Big Data and Analytics
Data produced around the world increased exponentially especially after mobile communication and sensor technologies came into our lives. This amount is so large that every two years, more data is created than all the past years combined. This new data created is different than the usual. The usual data is more character based and the information stored is structural where the new type of data is more visual and audio themed and is not structural. New type of data also stands out from the usual data due to its large size and fast production speed.
On the other hand, this data is very important. It stores information about either a system or a person at the place it was created. Processing and making this data useful is an important asset that will get companies ahead of our their competitors.a
Processing this data using our current systems is not possible. That's why, new technologies are developed to process this new kind of data and determine useful different patterns and tendencies among different data. All of this new technology combined is called big data.
Big Data technology is based on Hadoop which collects all data from different sources in one place. Tools necessary to gather data into Hadoop, process, analyze and make data meaningful are all parts of big data.
An important new feature big data brings is the fact that data to be processed doesn't have to be user created. Of course, the user can use the data they created about their job but big data aims for the user to gather data from other sources (social media, GPS, etc.) and mix all of these up to make it meaningful.
Every company's method of using big data is different because every company's job, goal and operation method is different. Examples of several applications of big data in different industries include;
Health industry Comparison of information about various patients and determination of positive responses to various treatments by various patients, increasing the chance of healing and saving time by trying other treatments on patients with negative responses. Prediction of accidents and seasonal diseases due to mid season climate change and weather conditions, which leads to preparation for these situations and reduction of effects with warnings in time.

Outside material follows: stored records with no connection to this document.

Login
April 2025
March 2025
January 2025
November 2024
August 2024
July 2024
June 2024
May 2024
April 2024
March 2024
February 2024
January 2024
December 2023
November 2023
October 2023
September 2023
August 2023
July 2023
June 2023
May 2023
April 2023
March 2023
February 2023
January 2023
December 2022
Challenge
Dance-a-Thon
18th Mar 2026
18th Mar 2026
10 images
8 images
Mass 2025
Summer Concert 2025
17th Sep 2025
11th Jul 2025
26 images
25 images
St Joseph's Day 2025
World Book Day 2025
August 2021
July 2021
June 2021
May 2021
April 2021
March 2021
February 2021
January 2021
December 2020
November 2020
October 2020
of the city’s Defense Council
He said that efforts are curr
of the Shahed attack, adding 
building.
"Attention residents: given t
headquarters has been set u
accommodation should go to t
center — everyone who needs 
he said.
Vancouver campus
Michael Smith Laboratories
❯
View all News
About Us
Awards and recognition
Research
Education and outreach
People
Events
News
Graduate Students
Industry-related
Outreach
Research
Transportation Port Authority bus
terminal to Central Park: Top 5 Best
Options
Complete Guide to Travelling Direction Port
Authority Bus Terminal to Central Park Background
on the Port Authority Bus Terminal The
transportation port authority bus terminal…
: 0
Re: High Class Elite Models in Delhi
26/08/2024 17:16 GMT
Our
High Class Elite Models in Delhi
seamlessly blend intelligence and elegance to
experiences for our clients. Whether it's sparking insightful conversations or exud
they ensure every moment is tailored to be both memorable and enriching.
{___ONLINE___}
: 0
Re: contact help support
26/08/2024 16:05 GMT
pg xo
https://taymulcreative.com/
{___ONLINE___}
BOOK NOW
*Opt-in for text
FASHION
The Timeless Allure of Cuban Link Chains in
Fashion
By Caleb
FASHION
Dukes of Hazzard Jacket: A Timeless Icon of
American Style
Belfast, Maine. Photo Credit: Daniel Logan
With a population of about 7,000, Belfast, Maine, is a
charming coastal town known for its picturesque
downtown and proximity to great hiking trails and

Insurance and finance The more information insurance companies know about their clients, the easier they come up with personalized solutions. Correct analysis of risks the client takes is the most important factor to determine the most suitable solution. Each client's risks can be analyzed separately and the best solutions can be offered using big data. The finance sector is no different. In order to offer the right products to their clients at the right times, financial institutions have to know their clients' goals well and merge this information with their economic state and the institution's goals. This can only be possible and maintained by big data applications.
Manufacturing industry Improvements in the protective maintenance processes using data from sensors, saving labor and money due to the evaluation of early warnings before malfunction, more precise demand predictions, more efficient planning of raw material and manufacturing processes.